As soon as the Wheaton woman walked out his door, Raymond tossed the photograph and screenshot onto his kitchen table next to his laptop, gulped a second pill, and collapsed onto his sofa. The bed he and Peg had shared, before the disgrace of being Philip Raymond’s wife became more important to her than the vow she’d sworn at their wedding—that was off-limits. Flynn’s bedroom, too, was off-limits. Raymond hadn’t cracked Flynn’s door since Peg had stolen his son right out from under him, carried him off like some Grimm Brothers witch, with banalities of California as her candy-covered gingerbread house. Raymond had spent every one of the 2,743 nights since she’d run away fighting sleep on the sofa he’d dragged from his sunken living room.

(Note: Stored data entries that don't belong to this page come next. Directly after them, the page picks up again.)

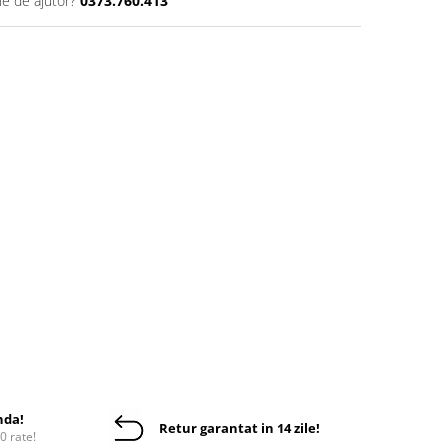
ie de ajutor?
0373.760.413
nda!
Retur garantat in 14 zile!
10 rate!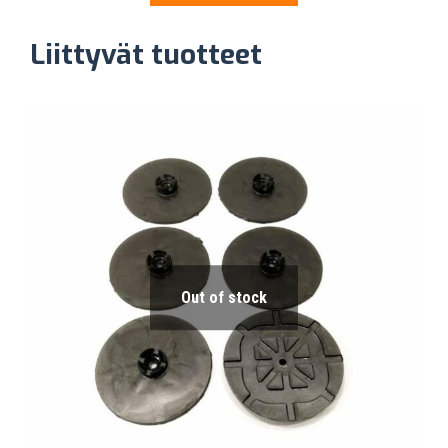
Liittyvät tuotteet
Out of stock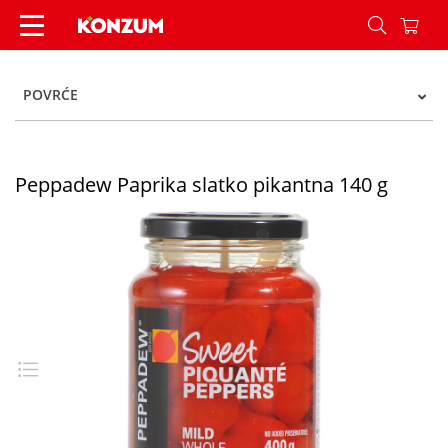
Peppadew Paprika slatko pikantna 140 g - Konz
POVRĆE
Peppadew Paprika slatko pikantna 140 g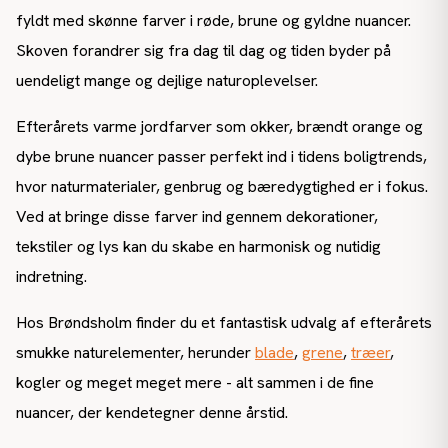
fyldt med skønne farver i røde, brune og gyldne nuancer.
Skoven forandrer sig fra dag til dag og tiden byder på
uendeligt mange og dejlige naturoplevelser.
Efterårets varme jordfarver som okker, brændt orange og
dybe brune nuancer passer perfekt ind i tidens boligtrends,
hvor naturmaterialer, genbrug og bæredygtighed er i fokus.
Ved at bringe disse farver ind gennem dekorationer,
tekstiler og lys kan du skabe en harmonisk og nutidig
indretning.
Hos Brøndsholm finder du et fantastisk udvalg af efterårets
smukke naturelementer, herunder
blade
,
grene
,
træer
,
kogler og meget meget mere - alt sammen i de fine
nuancer, der kendetegner denne årstid.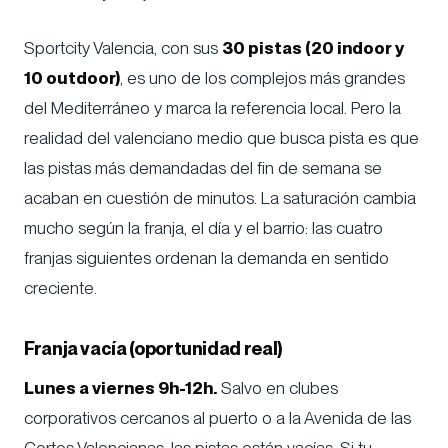
Sportcity Valencia, con sus
30 pistas (20 indoor y
10 outdoor)
, es uno de los complejos más grandes
del Mediterráneo y marca la referencia local. Pero la
realidad del valenciano medio que busca pista es que
las pistas más demandadas del fin de semana se
acaban en cuestión de minutos. La saturación cambia
mucho según la franja, el día y el barrio: las cuatro
franjas siguientes ordenan la demanda en sentido
creciente.
Franja vacía (oportunidad real)
Lunes a viernes 9h-12h.
Salvo en clubes
corporativos cercanos al puerto o a la Avenida de las
Cortes Valencianas, las pistas están vacías. Si tu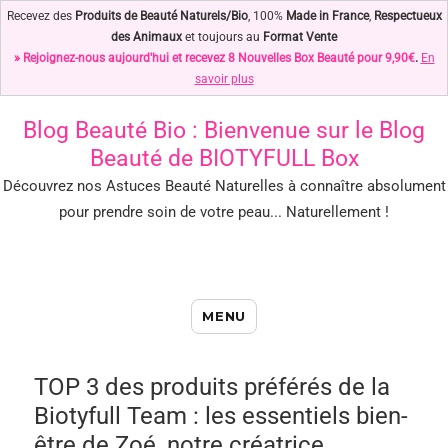
Recevez des
Produits de Beauté Naturels/Bio
, 100%
Made in France
,
Respectueux
des Animaux
et toujours au
Format Vente
» Rejoignez-nous aujourd'hui et recevez 8 Nouvelles Box Beauté pour 9,90€
.
En
savoir plus
Blog Beauté Bio
: Bienvenue sur le Blog
Beauté de BIOTYFULL Box
Découvrez nos Astuces Beauté Naturelles à connaître absolument
pour prendre soin de votre peau... Naturellement !
Blog Beauté Bio : Notre Top des
MENU
Astuces Beauté Naturelles !
TOP 3 des produits préférés de la
Biotyfull Team : les essentiels bien-
être de Zoé, notre créatrice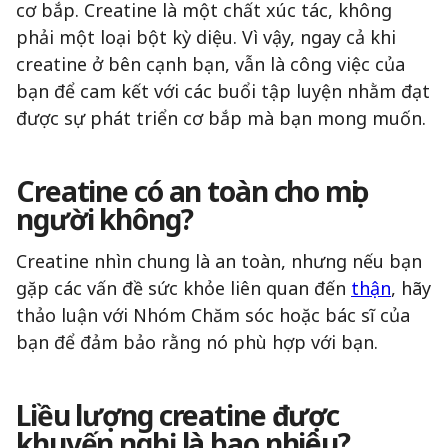
cơ bắp. Creatine là một chất xúc tác, không
phải một loại bột kỳ diệu. Vì vậy, ngay cả khi
creatine ở bên cạnh bạn, vẫn là công việc của
bạn để cam kết với các buổi tập luyện nhằm đạt
được sự phát triển cơ bắp mà bạn mong muốn.
Creatine có an toàn cho mọi
người không?
Creatine nhìn chung là an toàn, nhưng nếu bạn
gặp các vấn đề sức khỏe liên quan đến
thận
, hãy
thảo luận với Nhóm Chăm sóc hoặc bác sĩ của
bạn để đảm bảo rằng nó phù hợp với bạn.
Liều lượng creatine được
khuyến nghị là bao nhiêu?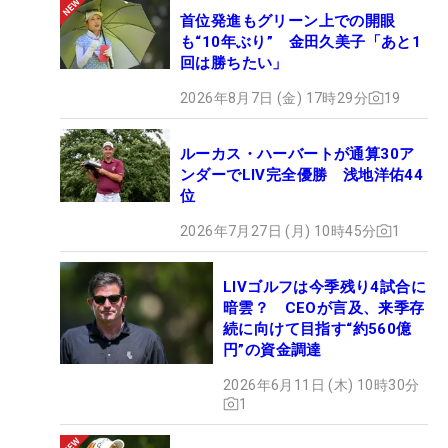
首位発進もグリーン上での開眼
も“10年ぶり” 金田久美子「あと1
回は勝ちたい」
2026年8月7日 (金) 17時29分
19
ルーカス・ハーバートが通算30ア
ンダーでLIV完全優勝 浅地洋佑44
位
2026年7月27日 (月) 10時45分
1
LIVゴルフは今季残り4試合に
暗雲？ CEOが言及、来季存
続に向けて目指す“約560億
円”の資金調達
2026年6月11日 (木) 10時30分
1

He began to crash, promising himself, as he did every night, that he would finally sleep without the demons of his past howling in his head.
He prayed in vain.
. . .
Every morning, after realizing that God was, indeed, punishing him with another day of life, Raymond fired up a pot of coffee and started in on his daily hour, searching for Nurse Costello.
Costello had triggered the Catastrophe. Costello was in possession of the autopsy on his old life, when things were good. All he had to do was find her in a country of three hundred million people. Filter for nurses. Filter for Costello. Bang your head against the wall until it bleeds.
One hour was all he demanded of himself. Sixty minutes a day of focused work, aided by a pot of Black Skull coffee. Eddie Aponte had come up empty. Aponte was a retired NYC detective. During Raymond’s high-flying days in politics, before Aponte retired, he’d done some occasional off-book work for Raymond. But even Aponte couldn’t find Costello. Eventually, Raymond took over the investigation himself. He called every state licensing agency in the country, every nurse’s society, asking for Kate Costello, RN. He unlocked the mysteries of Facebook and checked for nurses’ support groups. Tried every nursing school. Maybe she’d graduated, but never gotten licensed; maybe she’d dropped out. She might have retired, or had her license revoked, or changed careers, so he searched for non-nurse Costellos, too. Worked his way through the White Pages: Kate, Katherine, Catherine, Caitlin. He’d seen her nurse’s ID, right there in front of him. Looked into her eyes.